Mucho se ha escrito sobre Cajal y la fotografía; estudios, y aproximaciones como esta, que siempre e inevitablemente han de citar las experiencias y reflexiones teóricas de Cajal. Lo dejó todo dicho. Apenas es preciso contextualizar los testimonios que podemos leer en sus artículos y libros de memorias. En 1912 apareció Fotografía de los colores. Bases científicas y reglas prácticas. Se trataba, explicó Cajal en la introducción, de resumir, de forma clara y metódica, los principios teóricos y reglas prácticas de la fotografía en color, siguiendo las huellas y aprovechando las enseñanzas de reconocidos tratadistas extranjeros, teniendo en cuenta la ausencia en España de este tipo de obras. Pese a ser novedad, el libro pasó inadvertido. «¡Lástima grande que hayamos nacido demasiado temprano!», se lamentaba Cajal: «La ciencia infatigable nos lleva de sorpresa en sorpresa, y cada invención es un placer arrebatado a nuestros abuelos. Los que vamos para viejos, ¡cuánto daríamos ahora por poseer fotografías en color de nuestros progenitores en plena florescencia de fuerza y juventud!».

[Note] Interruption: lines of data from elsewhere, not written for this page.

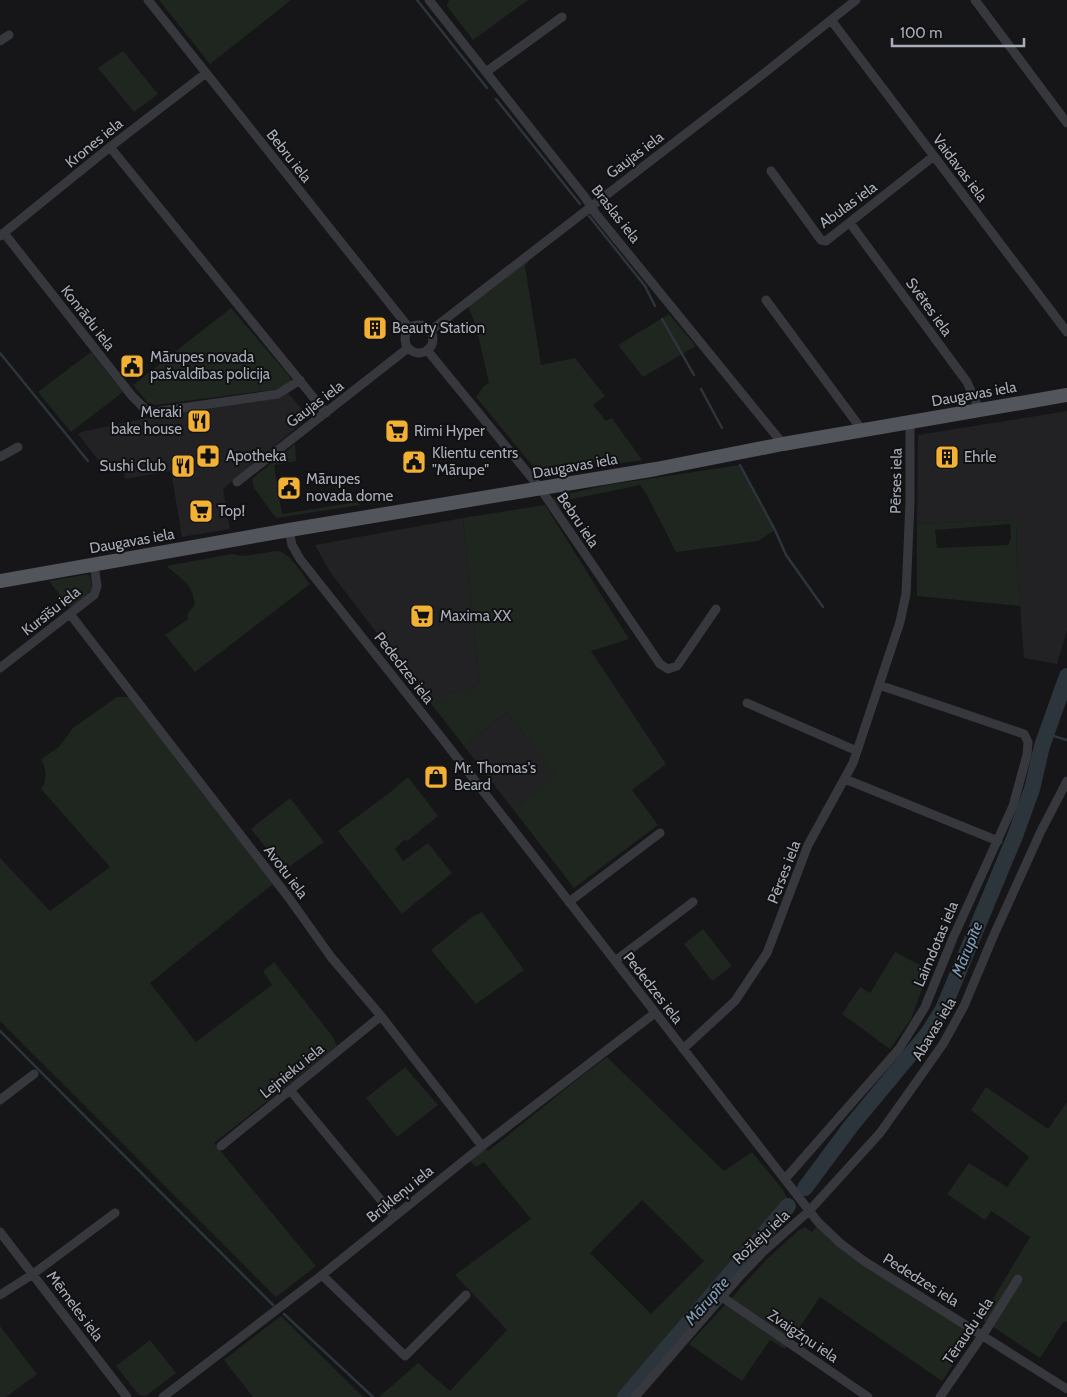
<svg xmlns="http://www.w3.org/2000/svg" width="1067" height="1397" viewBox="0 0 1067 1397" font-family="Cabin,sans-serif">
  <rect width="100%" height="100%" fill="#161618"/>
  <!-- built -->
  <path fill="#222225" d="M288,393L309,417L223,489L230,529L182,537L171,471L125,479L122,466L106,470L78,434L81,432L160,415L280,398Z
    M1067,411V630L1057,664L1024,658L1016,554L1017,520L917,524L918,435Z
    M463,518L480,684L429,701L330,572L315,545Z
    M507,712L557,775L513,809L464,746Z"/>
  <!-- green -->
  <path fill="#1e261f" fill-rule="evenodd" d="M159,0H291L210,64Z
    M449,0H528L473,40L447,6Z
    M123,51L158,94L134,112L98,68Z
    M532,257L525,266L541,365L575,358L605,396L593,405L606,421L612,418L642,460L541,476L476,397L484,386L489,383L476,326L468,306Z
    M231,308L289,376L291,380L290,385L286,388L155,405L147,402L133,385Z
    M669,314L696,346L643,377L618,345Z
    M91,352L123,392L71,432L38,392Z
    M295,444L296,461L274,465L282,514L357,502L360,505L276,518L254,488L252,479Z
    M740,465L775,530L758,541L676,552L647,495L640,485L563,501L560,505V508L553,500L554,497L607,485Z
    M545,505L629,639L591,651L666,764L632,790L658,825L574,888L513,809L556,775L507,712L464,746L429,701L480,684L463,518Z
    M1017,520L1016,554L1020,606L917,596V524ZM1010,524L1011,538L1008,545L937,548L935,530Z
    M277,551C291,553 302,574 310,584L195,672L165,635L188,619L187,615L195,604C191,580 182,581 167,566L231,554L244,556Z
    M88,574C99,588 83,604 69,607L49,581Z
    M117,697H129L274,883L150,983L196,1042L272,985L263,971L274,962L333,1037L337,1046L214,1143L316,1266L276,1297L0,1021V858L50,911L110,867L41,789C48,778 46,770 41,759L59,747L73,728Z
    M408,777L438,816L407,841L405,839L395,849L403,861L428,843L452,873L402,914L338,831L388,794Z
    M290,798L324,842L284,870L251,829Z
    M482,912L524,970L476,1004L431,950L472,917Z
    M703,929L732,966L712,981L684,944Z
    M895,952L929,970L911,1019L890,1049L842,1014L860,987L870,993Z
    M607,1057L724,1171L752,1152L783,1190L792,1207L784,1216L787,1222L757,1250L618,1397H381L380,1396L418,1363L450,1391L507,1330L455,1275L531,1219L484,1162L476,1167L470,1161L486,1148L488,1151C528,1120 566,1087 607,1057ZM642,1200L704,1261L651,1314L590,1253Z
    M405,1067L438,1105L397,1137L366,1098Z
    M986,1087L1048,1129L1067,1102V1322L1064,1321L1040,1358L981,1319L1030,1237L991,1211L985,1220L947,1194L969,1163L1007,1187L1029,1157L971,1110Z
    M817,1226L831,1241L846,1253L973,1335L942,1381L820,1297L785,1349L770,1340L742,1381L689,1344L767,1259L800,1229L805,1227L812,1232Z
    M281,1316L363,1397H253L224,1360Z
    M0,1326L37,1374L6,1397H0Z
    M150,1340L176,1373L146,1396L139,1395L116,1366Z"/>
  <g fill="none" stroke-linecap="round" stroke-linejoin="round">
    <!-- stream -->
    <path stroke="#2c353c" stroke-width="2.5" d="M417,0L487,88
      M496,99L580,204
      M589,216L645,286L655,306
      M662,319L694,375
      M0,353L88,461
      M701,389L722,428
      M740,465L775,530L786,555L823,607
      M1047,734L1067,740
      M0,1031L273,1305
      M284,1314L373,1397"/>
    <!-- river -->
    <path stroke="#2c353c" stroke-width="16" d="M805,1188L851,1126L929,1032L943,1009L1015,836L1032,789L1042,746L1067,676
      M625,1397L788,1206"/>
    <!-- minor -->
    <path stroke="#37383d" stroke-width="9" d="M148,0L410,329
      M429,0L584,196L596,214L783,444
      M975,0L1067,123
      M831,20L1067,332
      M0,41L9,35
      M486,72L562,17
      M110,147L326,413
      M771,171L821,240L826,241L934,156
      M850,223L967,382L979,409
      M4,233L132,396L147,411L154,412L278,394L300,380
      M0,236L110,147L206,73
      M766,300L862,430
      M405 339a14 14 0 1 1 28 0a14 14 0 1 1-28 0Z
      M430,331L767,71L856,0
      M427,350L540,488L660,664L668,669L677,666L716,609
      M0,457L18,447
      M237,482L408,348
      M289,530L292,545L300,559L441,737L818,1222L840,1243L864,1261L1067,1389
      M70,614L289,898L331,957L381,1016L482,1146
      M0,668L94,595L97,586L94,564
      M747,703L857,751
      M845,779L998,841
      M569,902L660,833
      M615,961L693,902
      M683,1049L735,1001L767,953L808,845L853,763L900,622L906,594L910,502V423
      M290,1090L394,1216
      M0,1100L34,1074
      M221,1146L381,1016
      M785,1179L899,1049L925,1007L953,938L1013,806L1027,755L1028,742L1024,734L879,685
      M0,1232L127,1397
      M322,1275L405,1356L466,1295
      M0,1295L33,1274L115,1213
      M722,1297L868,1397
      M163,1397L322,1275L482,1146L655,1013
      M635,1397L739,1277L763,1252L809,1211L880,1133L922,1074L943,1044L964,1006L993,937L1041,831L1067,781
      M940,1397L986,1330L1018,1279"/>
    <!-- primary -->
    <path stroke="#53555c" stroke-width="14" d="M0,581L289,530L656,469L783,444L1067,395"/>
  </g>
  <!-- icons -->
  <defs>
    <g id="building-square" transform="scale(1.25)"><rect x="-9" y="-9" width="18" height="18" rx="4" fill="#f2b134" stroke="#111113"/><path d="M-4-6H4V6H1V3H-1V6H-4ZM-2.5-4.3h1.7v1.8h-1.7ZM.8-4.3h1.7v1.8H.8ZM-2.5-1h1.7V.8h-1.7ZM.8-1h1.7V.8H.8Z" fill="#111"/></g>
    <g id="civic-square" transform="scale(1.25)"><rect x="-9" y="-9" width="18" height="18" rx="4" fill="#f2b134" stroke="#111113"/><path d="M-.6-6.5H3V-4.5H.6V-3L4-1V1h2V6H-6V1h2V-1L-.6-3ZM-1.2 2.5V6h2.4V2.5Z" fill="#111"/></g>
    <g id="restaurant-square" transform="scale(1.25)"><rect x="-9" y="-9" width="18" height="18" rx="4" fill="#f2b134" stroke="#111113"/><path d="M-5-6h1v4h1v-4h1v4h1v-4h1v5L-1.5 .5V6h-2V.5L-5-1ZM5-6V6H3V1.5H1.5Q1.5-4 5-6Z" fill="#111"/></g>
    <g id="supermarket-square" transform="scale(1.25)"><rect x="-9" y="-9" width="18" height="18" rx="4" fill="#f2b134" stroke="#111113"/><path d="M-6-5.5h2.5l.6 2H6L4.5 2H-2.5L-4.4-4H-6ZM-1.5 3.2a1.3 1.3 0 1 0 .1 0ZM3 3.2a1.3 1.3 0 1 0 .1 0Z" fill="#111"/></g>
    <g id="pharmacy-square" transform="scale(1.25)"><rect x="-9" y="-9" width="18" height="18" rx="4" fill="#f2b134" stroke="#111113"/><path d="M-2-6h4v4h4v4h-4v4h-4v-4h-4v-4h4Z" fill="#111"/></g>
    <g id="shop-square" transform="scale(1.25)"><rect x="-9" y="-9" width="18" height="18" rx="4" fill="#f2b134" stroke="#111113"/><path d="M-5-2.5h2.3a2.7 3.5 0 0 1 5.4 0H5L5.5 6h-11ZM-1.5-2.5h3a1.5 2.3 0 0 0-3 0Z" fill="#111"/></g>
  </defs>
  <g fill-rule="evenodd">
    <use href="#building-square" x="375" y="328"/>
    <use href="#civic-square" x="132" y="366"/>
    <use href="#restaurant-square" x="199" y="421"/>
    <use href="#supermarket-square" x="397" y="431"/>
    <use href="#pharmacy-square" x="208" y="456"/>
    <use href="#building-square" x="947" y="457"/>
    <use href="#civic-square" x="414" y="462"/>
    <use href="#restaurant-square" x="183" y="466"/>
    <use href="#civic-square" x="289" y="488"/>
    <use href="#supermarket-square" x="201" y="511"/>
    <use href="#supermarket-square" x="422" y="616"/>
    <use href="#shop-square" x="436" y="777"/>
  </g>
  <g text-anchor="middle" dominant-baseline="central" stroke-width="4" stroke-linejoin="round" paint-order="stroke">
    <!-- street labels -->
    <g font-size="15" fill="#a8adb8" stroke="#111113">
      <text transform="translate(94 143) rotate(-39)">Krones iela</text>
      <text transform="translate(635 155) rotate(-37)">Gaujas iela</text>
      <text transform="translate(289 156) rotate(52)">Bebru iela</text>
      <text transform="translate(960 168) rotate(53)">Vaidavas iela</text>
      <text transform="translate(848 205) rotate(-36)">Abulas iela</text>
      <text transform="translate(616 214) rotate(52)">Braslas iela</text>
      <text transform="translate(929 307) rotate(54)">Svētes iela</text>
      <text transform="translate(88 318) rotate(52)">Konrādu iela</text>
      <text transform="translate(974 394) rotate(-10)">Daugavas iela</text>
      <text transform="translate(315 404) rotate(-37)">Gaujas iela</text>
      <text transform="translate(575 466) rotate(-10)">Daugavas iela</text>
      <text transform="translate(896 481) rotate(-89)">Pērses iela</text>
      <text transform="translate(578 520) rotate(56)">Bebru iela</text>
      <text transform="translate(132 541) rotate(-10)">Daugavas iela</text>
      <text transform="translate(51 611) rotate(-38)">Kursīšu iela</text>
      <text transform="translate(404 668) rotate(52)">Pededzes iela</text>
      <text transform="translate(286 872) rotate(53)">Avotu iela</text>
      <text transform="translate(784 872) rotate(-69)">Pērses iela</text>
      <text transform="translate(936 944) rotate(-67)">Laimdotas iela</text>
      <text transform="translate(653 988) rotate(52)">Pededzes iela</text>
      <text transform="translate(934 1029) rotate(-59)">Abavas iela</text>
      <text transform="translate(292 1071) rotate(-39)">Lejnieku iela</text>
      <text transform="translate(400 1194) rotate(-39)">Brūkleņu iela</text>
      <text transform="translate(761 1237) rotate(-43)">Rožleju iela</text>
      <text transform="translate(921 1280) rotate(32)">Pededzes iela</text>
      <text transform="translate(75 1306) rotate(53)">Mēmeles iela</text>
      <text transform="translate(968 1331) rotate(-56)">Tēraudu iela</text>
      <text transform="translate(803 1336) rotate(34)">Zvaigžņu iela</text>
    </g>
    <!-- poi labels -->
    <g font-size="15" fill="#a8adb8" stroke="#111113" text-anchor="start">
      <text x="392" y="328">Beauty Station</text>
      <text x="150" y="357">Mārupes novada<tspan x="150" dy="17">pašvaldības policija</tspan></text>
      <text x="182" y="412" text-anchor="end">Meraki<tspan x="182" dy="17">bake house</tspan></text>
      <text x="414" y="431">Rimi Hyper</text>
      <text x="432" y="453">Klientu centrs<tspan x="432" dy="17">"Mārupe"</tspan></text>
      <text x="226" y="456">Apotheka</text>
      <text x="964" y="457">Ehrle</text>
      <text x="166" y="466" text-anchor="end">Sushi Club</text>
      <text x="306" y="479">Mārupes<tspan x="306" dy="17">novada dome</tspan></text>
      <text x="218" y="511">Top!</text>
      <text x="440" y="616">Maxima XX</text>
      <text x="454" y="768">Mr. Thomas's<tspan x="454" dy="17">Beard</tspan></text>
    </g>
    <!-- water labels -->
    <g font-size="16" font-style="italic" fill="#7f9bb3" stroke="#111113">
      <text transform="translate(967 949) rotate(-68)">Mārupīte</text>
      <text transform="translate(707 1301) rotate(-49)">Mārupīte</text>
    </g>
  </g>
  <!-- scale -->
  <path d="M892 38v8h132v-8" fill="none" stroke="#a8adb8" stroke-width="2.5"/>
  <text x="900" y="38" font-size="15" fill="#a8adb8" stroke="#111113" stroke-width="4" paint-order="stroke">100 m</text>
</svg>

Debía de tener ocho o nueve años, recordó, cuando durante un castigo escolar en una habitación casi subterránea que le procuraba calma y recogimiento para pensar en las travesuras del día siguiente, sin más luz que la que entraba por las grietas de la ventana desvencijada, tuvo la suerte «de hacer un descubrimiento físico estupendo, que en mi supina ignorancia creía completamente nuevo. Aludo a la cámara oscura». Y ahí empezó su «apego al reino de las sombras». Pasó el tiempo y, en torno a 1868, quedó fascinado en Huesca con el revelado de unos fotógrafos ambulantes, «limpios de toda curiosidad intelectual», a quienes solo importaba la ganancia de su trabajo. De 1870 son sus primeras fotografías; y por entonces parece que inició una Historia de la fotografía que pronto abandonó para continuarla en la década siguiente. Durante su estancia en Cuba como médico militar (1874) dedicó tiempo a la fotografía en cuyo conocimiento profundizó mientras convalecía de una grave afección pulmonar en Panticosa y en San Juan de la Peña (1878). «Grandes médicos son el sol, el aire, el silencio y el arte».

Experimentó diferentes técnicas: el colodión húmedo quedó atrás con la aparición de las placas secas al gelatino-bromuro, que decidió fabricar: «Me pasaba las noches en un granero vaciando emulsiones sensibles, entre los rojos fulgores de la linterna y ante el asombro de la vecindad curiosa que me tomaba por duende o nigromántico», como le sucedió al médico protagonista de su cuento La casa maldita. La aplicación de la nueva técnica y su enorme interés por la visión estereoscópica, quedan patentes en el importante registro fotográfico de paisajes, escenas familiares, viajes y excursiones. Los secretos de la fotografía en color, y la experimentación de diversos métodos y procedimientos para sus investigaciones histológicas le mantuvieron activo hasta que «la terrible catarata senil, empañando nuestro objetivo ocular, baje el telón sobre el mágico teatro de la vida».